Understanding and Editing Your .htaccess File

Understanding and Editing Your .htaccess File

What is .htaccess?

.htaccess is a configuration file read by Apache on every request. For WordPress sites, it is the mechanism that makes clean URLs (permalinks) work. It can also handle redirects, force HTTPS, control access to files, and block unwanted traffic.

The file lives at your site root: /home/{siteuser}/htdocs/{domain}/.htaccess

Because it starts with a dot, it is hidden by default in most file browsers.


Accessing .htaccess in KPanel

  1. Go to your site in KPanel
  2. Click Files in the top navigation
  3. Click File Manager
  4. The file manager opens at your site root
  5. Click Show Hidden in the toolbar to make .htaccess visible
  6. Click .htaccess to open it in the editor
  7. Make your changes and click Save

Before editing: download a copy of the file first using the Download button in the row actions. A single syntax error causes a 500 error on your entire site.

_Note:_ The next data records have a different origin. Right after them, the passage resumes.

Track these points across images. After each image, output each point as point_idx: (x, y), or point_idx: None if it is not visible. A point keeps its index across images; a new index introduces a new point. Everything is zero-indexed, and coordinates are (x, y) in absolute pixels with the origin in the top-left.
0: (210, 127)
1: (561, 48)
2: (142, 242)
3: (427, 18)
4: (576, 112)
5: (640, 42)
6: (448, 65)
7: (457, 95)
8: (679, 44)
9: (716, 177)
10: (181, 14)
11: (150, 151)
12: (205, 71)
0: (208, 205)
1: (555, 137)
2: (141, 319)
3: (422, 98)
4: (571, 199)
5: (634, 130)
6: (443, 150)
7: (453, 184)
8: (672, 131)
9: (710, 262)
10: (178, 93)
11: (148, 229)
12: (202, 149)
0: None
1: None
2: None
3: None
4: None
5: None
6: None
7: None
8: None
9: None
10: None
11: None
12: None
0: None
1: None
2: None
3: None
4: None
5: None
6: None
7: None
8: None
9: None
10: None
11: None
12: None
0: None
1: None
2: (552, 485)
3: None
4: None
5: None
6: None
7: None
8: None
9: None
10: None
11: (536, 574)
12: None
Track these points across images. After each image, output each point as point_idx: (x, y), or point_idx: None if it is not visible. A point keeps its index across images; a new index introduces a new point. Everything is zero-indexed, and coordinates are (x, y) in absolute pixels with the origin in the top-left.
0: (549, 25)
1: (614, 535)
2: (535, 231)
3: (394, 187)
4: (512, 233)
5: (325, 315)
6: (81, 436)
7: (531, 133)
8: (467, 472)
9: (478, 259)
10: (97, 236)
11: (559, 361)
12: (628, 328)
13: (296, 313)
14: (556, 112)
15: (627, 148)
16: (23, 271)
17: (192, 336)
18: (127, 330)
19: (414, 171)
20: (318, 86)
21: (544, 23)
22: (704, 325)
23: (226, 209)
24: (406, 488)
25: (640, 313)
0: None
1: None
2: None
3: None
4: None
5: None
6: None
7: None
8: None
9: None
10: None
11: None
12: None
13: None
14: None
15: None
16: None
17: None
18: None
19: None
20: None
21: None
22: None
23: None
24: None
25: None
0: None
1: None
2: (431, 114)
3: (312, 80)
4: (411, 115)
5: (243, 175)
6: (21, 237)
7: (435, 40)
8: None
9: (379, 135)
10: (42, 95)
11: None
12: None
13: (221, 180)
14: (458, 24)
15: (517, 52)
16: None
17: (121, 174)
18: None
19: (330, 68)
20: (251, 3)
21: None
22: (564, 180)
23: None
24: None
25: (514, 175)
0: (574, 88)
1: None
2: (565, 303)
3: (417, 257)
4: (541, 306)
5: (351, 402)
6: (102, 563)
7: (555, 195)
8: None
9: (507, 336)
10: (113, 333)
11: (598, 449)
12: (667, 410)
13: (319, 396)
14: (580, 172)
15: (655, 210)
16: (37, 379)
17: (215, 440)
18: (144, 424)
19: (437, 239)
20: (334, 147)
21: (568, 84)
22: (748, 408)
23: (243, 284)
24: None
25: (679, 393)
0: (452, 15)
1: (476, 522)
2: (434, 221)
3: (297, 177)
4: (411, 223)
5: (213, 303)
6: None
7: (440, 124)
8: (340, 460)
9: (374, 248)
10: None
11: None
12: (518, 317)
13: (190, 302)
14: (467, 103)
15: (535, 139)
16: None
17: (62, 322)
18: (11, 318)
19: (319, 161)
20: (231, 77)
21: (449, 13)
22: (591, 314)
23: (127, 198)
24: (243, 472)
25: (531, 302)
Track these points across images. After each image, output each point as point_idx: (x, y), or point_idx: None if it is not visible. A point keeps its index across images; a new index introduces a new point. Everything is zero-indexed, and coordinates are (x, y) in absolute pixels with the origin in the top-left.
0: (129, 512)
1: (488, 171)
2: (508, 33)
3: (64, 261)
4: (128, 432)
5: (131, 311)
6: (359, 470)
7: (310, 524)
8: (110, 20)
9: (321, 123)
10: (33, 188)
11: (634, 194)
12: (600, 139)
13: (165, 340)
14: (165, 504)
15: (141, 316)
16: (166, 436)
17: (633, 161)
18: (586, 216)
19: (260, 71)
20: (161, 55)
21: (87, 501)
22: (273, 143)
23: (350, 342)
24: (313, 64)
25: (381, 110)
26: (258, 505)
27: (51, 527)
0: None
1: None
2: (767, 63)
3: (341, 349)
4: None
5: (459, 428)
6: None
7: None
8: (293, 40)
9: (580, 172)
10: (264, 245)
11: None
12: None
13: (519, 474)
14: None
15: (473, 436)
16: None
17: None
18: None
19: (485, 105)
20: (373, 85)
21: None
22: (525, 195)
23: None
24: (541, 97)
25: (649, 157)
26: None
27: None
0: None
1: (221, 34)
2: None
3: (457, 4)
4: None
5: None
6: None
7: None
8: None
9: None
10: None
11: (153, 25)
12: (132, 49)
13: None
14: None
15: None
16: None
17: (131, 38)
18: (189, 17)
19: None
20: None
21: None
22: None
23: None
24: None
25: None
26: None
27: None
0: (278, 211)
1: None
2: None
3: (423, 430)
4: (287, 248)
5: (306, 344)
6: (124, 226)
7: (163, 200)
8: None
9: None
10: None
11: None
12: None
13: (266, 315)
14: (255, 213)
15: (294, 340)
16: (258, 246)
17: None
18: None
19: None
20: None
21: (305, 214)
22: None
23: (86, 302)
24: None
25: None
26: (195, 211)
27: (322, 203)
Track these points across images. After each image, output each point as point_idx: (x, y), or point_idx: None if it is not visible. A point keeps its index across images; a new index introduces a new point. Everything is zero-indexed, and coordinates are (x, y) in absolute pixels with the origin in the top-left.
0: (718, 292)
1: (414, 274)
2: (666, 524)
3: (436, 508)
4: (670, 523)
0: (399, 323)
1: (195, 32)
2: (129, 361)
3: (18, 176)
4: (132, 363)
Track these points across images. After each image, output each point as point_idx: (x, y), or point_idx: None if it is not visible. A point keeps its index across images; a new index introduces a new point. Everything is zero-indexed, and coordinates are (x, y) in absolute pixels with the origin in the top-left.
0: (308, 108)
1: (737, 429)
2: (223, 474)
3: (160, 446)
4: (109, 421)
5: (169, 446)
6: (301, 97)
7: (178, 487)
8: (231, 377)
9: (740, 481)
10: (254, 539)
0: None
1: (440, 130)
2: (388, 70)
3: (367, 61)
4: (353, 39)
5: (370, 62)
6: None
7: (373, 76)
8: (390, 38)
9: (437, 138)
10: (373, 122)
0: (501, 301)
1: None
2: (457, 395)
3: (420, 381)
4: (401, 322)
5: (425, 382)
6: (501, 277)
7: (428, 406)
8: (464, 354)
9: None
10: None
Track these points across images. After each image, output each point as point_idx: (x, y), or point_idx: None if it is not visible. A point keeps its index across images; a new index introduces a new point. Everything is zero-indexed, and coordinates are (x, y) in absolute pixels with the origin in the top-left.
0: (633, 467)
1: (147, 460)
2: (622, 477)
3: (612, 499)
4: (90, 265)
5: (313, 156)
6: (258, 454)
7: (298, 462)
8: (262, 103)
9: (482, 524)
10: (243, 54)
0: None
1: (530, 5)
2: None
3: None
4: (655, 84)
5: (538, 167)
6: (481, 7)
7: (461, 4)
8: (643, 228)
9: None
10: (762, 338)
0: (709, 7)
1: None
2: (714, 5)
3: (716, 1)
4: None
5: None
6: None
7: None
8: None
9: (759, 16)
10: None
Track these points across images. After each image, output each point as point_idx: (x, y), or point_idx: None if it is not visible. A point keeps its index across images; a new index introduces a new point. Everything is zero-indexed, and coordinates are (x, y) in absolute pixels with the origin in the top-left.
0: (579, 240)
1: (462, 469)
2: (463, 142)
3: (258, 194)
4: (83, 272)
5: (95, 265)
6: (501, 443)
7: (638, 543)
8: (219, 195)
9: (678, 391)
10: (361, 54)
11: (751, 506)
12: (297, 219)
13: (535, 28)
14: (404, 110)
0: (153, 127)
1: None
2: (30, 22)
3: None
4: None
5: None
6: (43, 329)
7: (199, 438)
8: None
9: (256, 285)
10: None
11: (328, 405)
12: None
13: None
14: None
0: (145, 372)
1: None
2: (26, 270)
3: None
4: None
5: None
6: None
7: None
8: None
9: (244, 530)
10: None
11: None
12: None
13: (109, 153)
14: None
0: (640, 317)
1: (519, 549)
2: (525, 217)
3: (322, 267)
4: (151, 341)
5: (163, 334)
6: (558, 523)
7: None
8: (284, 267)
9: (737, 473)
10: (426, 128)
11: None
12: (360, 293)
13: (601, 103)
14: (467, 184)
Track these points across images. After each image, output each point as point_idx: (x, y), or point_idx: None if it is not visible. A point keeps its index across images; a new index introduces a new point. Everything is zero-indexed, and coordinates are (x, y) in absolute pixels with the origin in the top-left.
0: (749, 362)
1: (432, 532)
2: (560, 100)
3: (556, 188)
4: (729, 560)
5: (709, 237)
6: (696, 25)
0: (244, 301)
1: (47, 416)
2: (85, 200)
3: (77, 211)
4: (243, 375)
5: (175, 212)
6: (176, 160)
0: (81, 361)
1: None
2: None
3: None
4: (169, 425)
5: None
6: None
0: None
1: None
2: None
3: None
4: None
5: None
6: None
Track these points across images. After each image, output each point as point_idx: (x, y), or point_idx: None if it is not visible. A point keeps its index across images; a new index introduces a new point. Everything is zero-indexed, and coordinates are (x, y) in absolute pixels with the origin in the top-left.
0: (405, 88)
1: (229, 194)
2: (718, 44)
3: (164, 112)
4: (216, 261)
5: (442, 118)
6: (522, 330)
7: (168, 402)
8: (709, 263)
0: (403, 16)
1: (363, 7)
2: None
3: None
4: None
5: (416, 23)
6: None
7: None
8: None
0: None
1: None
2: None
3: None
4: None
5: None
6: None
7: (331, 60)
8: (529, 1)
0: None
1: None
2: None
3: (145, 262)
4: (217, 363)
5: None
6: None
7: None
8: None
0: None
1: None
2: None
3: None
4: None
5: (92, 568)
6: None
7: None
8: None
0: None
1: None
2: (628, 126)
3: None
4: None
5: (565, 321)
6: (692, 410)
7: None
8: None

The Default WordPress .htaccess

Every WordPress site needs this block. Do not remove it:

# BEGIN WordPress
<IfModule mod_rewrite.c>
RewriteEngine On
RewriteBase /
RewriteRule ^index\.php$ - [L]
RewriteCond %{REQUEST_FILENAME} !-f
RewriteCond %{REQUEST_FILENAME} !-d
RewriteRule . /index.php [L]
</IfModule>
# END WordPress

This tells Apache to route all requests through WordPress's index.php so that pretty permalinks work. Removing or breaking this block causes all pages except the homepage to return 404 errors.


Common Tasks

Force HTTPS

Add this above the # BEGIN WordPress block:

RewriteEngine On
RewriteCond %{HTTPS} off
RewriteRule ^ https://%{HTTP_HOST}%{REQUEST_URI} [L,R=301]

Redirect www to non-www

RewriteEngine On
RewriteCond %{HTTP_HOST} ^www\.yourdomain\.com [NC]
RewriteRule ^ https://yourdomain.com%{REQUEST_URI} [L,R=301]

Redirect non-www to www

RewriteEngine On
RewriteCond %{HTTP_HOST} !^www\. [NC]
RewriteRule ^ https://www.%{HTTP_HOST}%{REQUEST_URI} [L,R=301]

Custom 404 page

ErrorDocument 404 /404.html

Replace /404.html with the path to your custom 404 page, or use /index.php to route 404s through WordPress.

Block a specific IP address

<RequireAll>
  Require all granted
  Require not ip 123.456.789.0
</RequireAll>

Protect wp-admin with IP allowlist

<Files wp-login.php>
  <RequireAll>
    Require all denied
    Require ip 123.456.789.0
  </RequireAll>
</Files>

Replace 123.456.789.0 with your own IP address. This blocks brute-force login attempts from other IPs.

Block bad bots by user agent

<IfModule mod_rewrite.c>
  RewriteEngine On
  RewriteCond %{HTTP_USER_AGENT} (SemrushBot|AhrefsBot|DotBot) [NC]
  RewriteRule .* - [F,L]
</IfModule>

Resetting a Broken .htaccess

If you have a syntax error in .htaccess your site will return a 500 error. To reset it:

Option 1: Regenerate via WordPress admin

If your admin is still accessible (errors are sometimes scoped to the front end):

  1. Log in to /wp-admin
  2. Go to Settings, then Permalinks
  3. Click Save Changes without changing anything

WordPress regenerates a clean .htaccess with the default rewrite block.

Option 2: Replace via File Manager

  1. Open File Manager in KPanel (Files menu)
  2. Enable Show Hidden to see .htaccess
  3. Delete the broken .htaccess
  4. Create a new file named .htaccess
  5. Paste the default WordPress block (shown above) and save

Option 3: Via SFTP

Use an SFTP client to connect to your site and upload a replacement .htaccess file. See SFTP guide for connection details.


.htaccess and WordPress Plugins

Many plugins add their own rules between # BEGIN and # END markers. These are managed automatically by those plugins and should not be edited manually. Rules you add should go outside those blocks.

If a plugin's rules are causing issues, deactivate the plugin -- it will remove its own .htaccess entries on deactivation.